▶ **Work instruction**:
The entries are to be reproduced word for word, with all images left out.

(Dataset entries)
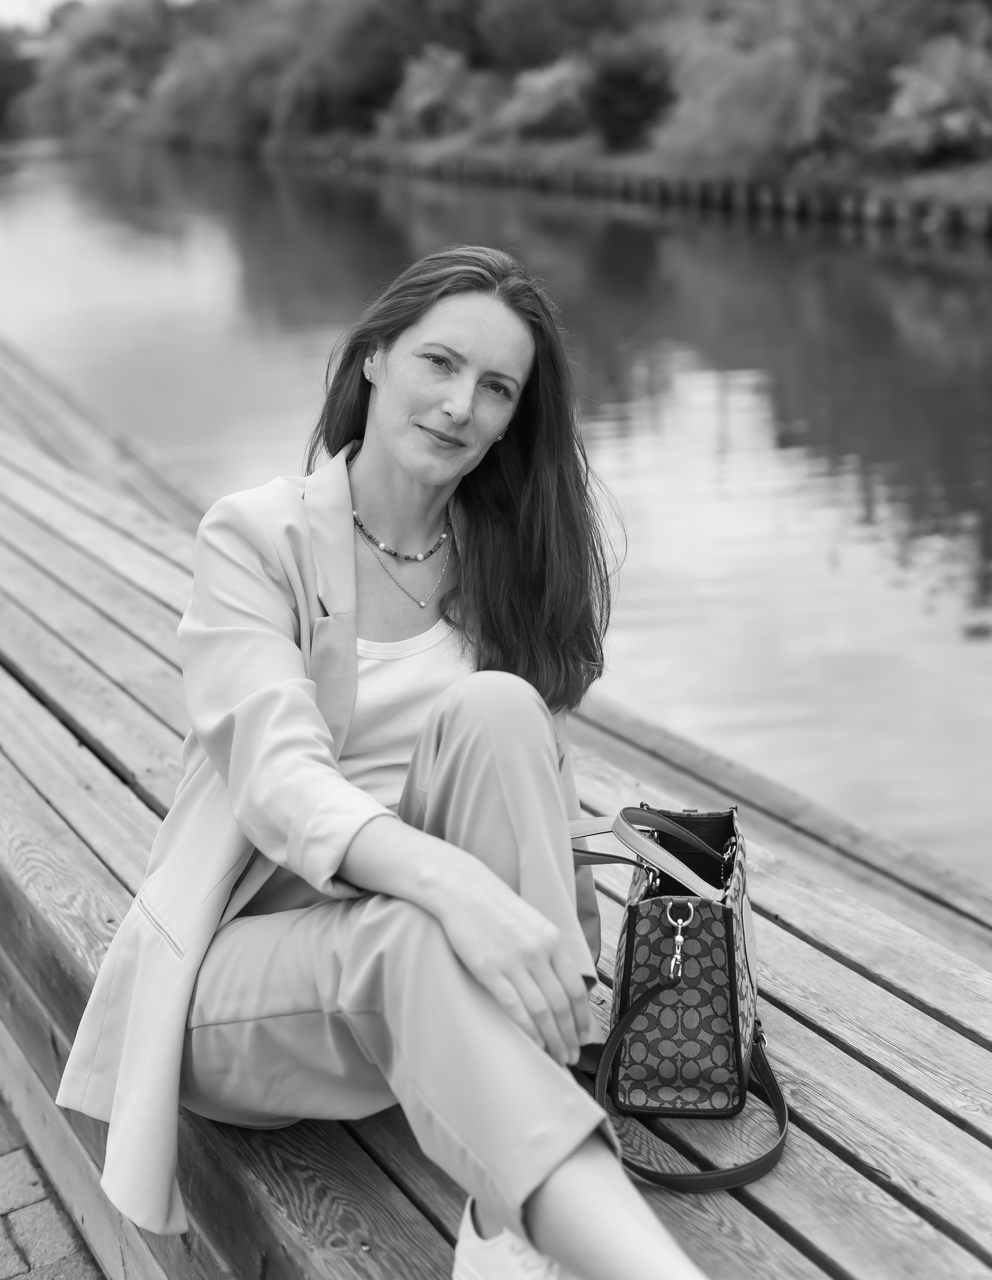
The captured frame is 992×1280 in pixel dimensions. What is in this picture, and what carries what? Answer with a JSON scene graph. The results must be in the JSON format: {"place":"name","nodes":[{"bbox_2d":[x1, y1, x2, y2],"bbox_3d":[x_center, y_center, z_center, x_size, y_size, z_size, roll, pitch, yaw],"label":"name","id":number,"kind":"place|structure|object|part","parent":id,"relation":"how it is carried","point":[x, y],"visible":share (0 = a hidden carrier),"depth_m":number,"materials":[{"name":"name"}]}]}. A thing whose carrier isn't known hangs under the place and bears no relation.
{"place":"outdoors","nodes":[
{"label":"outdoors","id":0,"kind":"place"},
{"bbox_2d":[0,0,94,33],"label":"sky","id":1,"kind":"structure","parent":0,"point":[42,1],"materials":[{"name":"white"}]},
{"bbox_2d":[0,1096,104,1279],"label":"brick pavement","id":2,"kind":"structure","parent":0,"point":[6,1168],"materials":[{"name":"brick"}]},
{"bbox_2d":[0,132,991,890],"label":"river","id":3,"kind":"structure","parent":0,"point":[224,221],"materials":[{"name":"liquid"}]},
{"bbox_2d":[268,126,991,229],"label":"grassy bank","id":4,"kind":"structure","parent":0,"point":[987,170],"materials":[{"name":"green plant"}]},
{"bbox_2d":[16,0,216,136],"label":"tree","id":5,"kind":"object","parent":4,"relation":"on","point":[110,30],"visible":0.74,"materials":[{"name":"green plant"}]},
{"bbox_2d":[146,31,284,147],"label":"shrub","id":6,"kind":"object","parent":4,"relation":"on","point":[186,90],"visible":0.7,"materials":[{"name":"green plant"}]},
{"bbox_2d":[277,0,488,136],"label":"tree","id":7,"kind":"object","parent":4,"relation":"on","point":[366,33],"visible":0.85,"depth_m":57.85,"materials":[{"name":"green plant"}]},
{"bbox_2d":[383,44,492,138],"bbox_3d":[-1.486,-15.469,53.585,4.088,2.954,4.035,15,24,40],"label":"shrub","id":8,"kind":"object","parent":4,"relation":"on","point":[429,95],"visible":0.85,"depth_m":52.83,"materials":[{"name":"green plant"}]},
{"bbox_2d":[496,55,590,141],"bbox_3d":[1.418,-13.173,46.050,3.171,2.285,3.343,-7,19,-19],"label":"shrub","id":9,"kind":"object","parent":4,"relation":"on","point":[540,111],"visible":0.82,"depth_m":45.36,"materials":[{"name":"plant"}]},
{"bbox_2d":[473,0,648,73],"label":"tree","id":10,"kind":"object","parent":4,"relation":"on","point":[557,4],"visible":0.75,"depth_m":50.56,"materials":[{"name":"green plant"}]},
{"bbox_2d":[584,37,674,150],"bbox_3d":[3.156,-12.256,42.134,2.916,2.713,3.135,-7,19,-19],"label":"shrub","id":11,"kind":"object","parent":4,"relation":"on","point":[633,98],"visible":0.8,"depth_m":41.34,"materials":[{"name":"green plant"}]},
{"bbox_2d":[650,2,843,173],"bbox_3d":[4.735,-10.139,34.131,4.629,3.646,4.813,-7,19,-19],"label":"shrub","id":12,"kind":"object","parent":4,"relation":"on","point":[739,98],"visible":0.88,"depth_m":33.32,"materials":[{"name":"green plant"}]},
{"bbox_2d":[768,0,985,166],"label":"tree","id":13,"kind":"object","parent":4,"relation":"on","point":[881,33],"visible":0.82,"depth_m":30.85,"materials":[{"name":"green plant"}]},
{"bbox_2d":[873,33,991,165],"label":"shrub","id":14,"kind":"object","parent":4,"relation":"on","point":[927,100],"visible":0.95,"depth_m":29.24,"materials":[{"name":"green plant"}]},
{"bbox_2d":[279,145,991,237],"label":"retaining wall","id":15,"kind":"structure","parent":0,"point":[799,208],"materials":[{"name":"brown"}]},
{"label":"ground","id":16,"kind":"structure","parent":0},
{"bbox_2d":[0,25,39,126],"label":"tree","id":17,"kind":"object","parent":16,"relation":"on","point":[6,79],"visible":0.73,"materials":[{"name":"green plant"}]},
{"bbox_2d":[0,332,991,1275],"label":"wooden dock","id":18,"kind":"object","parent":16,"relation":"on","point":[104,926],"visible":0.62,"depth_m":2.98,"materials":[{"name":"brown wood"}]},
{"bbox_2d":[58,248,726,1279],"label":"woman","id":19,"kind":"object","parent":18,"relation":"on","point":[385,391],"visible":0.94,"depth_m":2.25},
{"bbox_2d":[566,798,788,1187],"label":"handbag","id":20,"kind":"object","parent":18,"relation":"on","point":[663,918],"visible":0.91,"depth_m":2.32,"materials":[{"name":"fabric"}]},
{"label":"leather strap","id":21,"kind":"part","parent":20,"relation":"part of","materials":[{"name":"leather"}]},
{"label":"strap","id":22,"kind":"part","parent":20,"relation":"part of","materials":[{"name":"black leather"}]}
]}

▶ **Result**:
The captured frame is 992×1280 in pixel dimensions. What is in this picture, and what carries what? Answer with a JSON scene graph. The results must be in the JSON format: {"place":"name","nodes":[{"bbox_2d":[x1, y1, x2, y2],"bbox_3d":[x_center, y_center, z_center, x_size, y_size, z_size, roll, pitch, yaw],"label":"name","id":number,"kind":"place|structure|object|part","parent":id,"relation":"how it is carried","point":[x, y],"visible":share (0 = a hidden carrier),"depth_m":number,"materials":[{"name":"name"}]}]}. A thing whose carrier isn't known hangs under the place and bears no relation.
{"place":"outdoors","nodes":[
{"label":"outdoors","id":0,"kind":"place"},
{"bbox_2d":[0,0,94,33],"label":"sky","id":1,"kind":"structure","parent":0,"point":[42,1],"materials":[{"name":"white"}]},
{"bbox_2d":[0,1096,104,1279],"label":"brick pavement","id":2,"kind":"structure","parent":0,"point":[6,1168],"materials":[{"name":"brick"}]},
{"bbox_2d":[0,132,991,890],"label":"river","id":3,"kind":"structure","parent":0,"point":[224,221],"materials":[{"name":"liquid"}]},
{"bbox_2d":[268,126,991,229],"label":"grassy bank","id":4,"kind":"structure","parent":0,"point":[987,170],"materials":[{"name":"green plant"}]},
{"bbox_2d":[16,0,216,136],"label":"tree","id":5,"kind":"object","parent":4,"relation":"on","point":[110,30],"visible":0.74,"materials":[{"name":"green plant"}]},
{"bbox_2d":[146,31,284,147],"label":"shrub","id":6,"kind":"object","parent":4,"relation":"on","point":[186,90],"visible":0.7,"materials":[{"name":"green plant"}]},
{"bbox_2d":[277,0,488,136],"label":"tree","id":7,"kind":"object","parent":4,"relation":"on","point":[366,33],"visible":0.85,"depth_m":57.85,"materials":[{"name":"green plant"}]},
{"bbox_2d":[383,44,492,138],"bbox_3d":[-1.486,-15.469,53.585,4.088,2.954,4.035,15,24,40],"label":"shrub","id":8,"kind":"object","parent":4,"relation":"on","point":[429,95],"visible":0.85,"depth_m":52.83,"materials":[{"name":"green plant"}]},
{"bbox_2d":[496,55,590,141],"bbox_3d":[1.418,-13.173,46.050,3.171,2.285,3.343,-7,19,-19],"label":"shrub","id":9,"kind":"object","parent":4,"relation":"on","point":[540,111],"visible":0.82,"depth_m":45.36,"materials":[{"name":"plant"}]},
{"bbox_2d":[473,0,648,73],"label":"tree","id":10,"kind":"object","parent":4,"relation":"on","point":[557,4],"visible":0.75,"depth_m":50.56,"materials":[{"name":"green plant"}]},
{"bbox_2d":[584,37,674,150],"bbox_3d":[3.156,-12.256,42.134,2.916,2.713,3.135,-7,19,-19],"label":"shrub","id":11,"kind":"object","parent":4,"relation":"on","point":[633,98],"visible":0.8,"depth_m":41.34,"materials":[{"name":"green plant"}]},
{"bbox_2d":[650,2,843,173],"bbox_3d":[4.735,-10.139,34.131,4.629,3.646,4.813,-7,19,-19],"label":"shrub","id":12,"kind":"object","parent":4,"relation":"on","point":[739,98],"visible":0.88,"depth_m":33.32,"materials":[{"name":"green plant"}]},
{"bbox_2d":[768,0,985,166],"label":"tree","id":13,"kind":"object","parent":4,"relation":"on","point":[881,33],"visible":0.82,"depth_m":30.85,"materials":[{"name":"green plant"}]},
{"bbox_2d":[873,33,991,165],"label":"shrub","id":14,"kind":"object","parent":4,"relation":"on","point":[927,100],"visible":0.95,"depth_m":29.24,"materials":[{"name":"green plant"}]},
{"bbox_2d":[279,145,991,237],"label":"retaining wall","id":15,"kind":"structure","parent":0,"point":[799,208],"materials":[{"name":"brown"}]},
{"label":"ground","id":16,"kind":"structure","parent":0},
{"bbox_2d":[0,25,39,126],"label":"tree","id":17,"kind":"object","parent":16,"relation":"on","point":[6,79],"visible":0.73,"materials":[{"name":"green plant"}]},
{"bbox_2d":[0,332,991,1275],"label":"wooden dock","id":18,"kind":"object","parent":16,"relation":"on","point":[104,926],"visible":0.62,"depth_m":2.98,"materials":[{"name":"brown wood"}]},
{"bbox_2d":[58,248,726,1279],"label":"woman","id":19,"kind":"object","parent":18,"relation":"on","point":[385,391],"visible":0.94,"depth_m":2.25},
{"bbox_2d":[566,798,788,1187],"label":"handbag","id":20,"kind":"object","parent":18,"relation":"on","point":[663,918],"visible":0.91,"depth_m":2.32,"materials":[{"name":"fabric"}]},
{"label":"leather strap","id":21,"kind":"part","parent":20,"relation":"part of","materials":[{"name":"leather"}]},
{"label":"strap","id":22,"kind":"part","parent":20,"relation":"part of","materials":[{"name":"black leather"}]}
]}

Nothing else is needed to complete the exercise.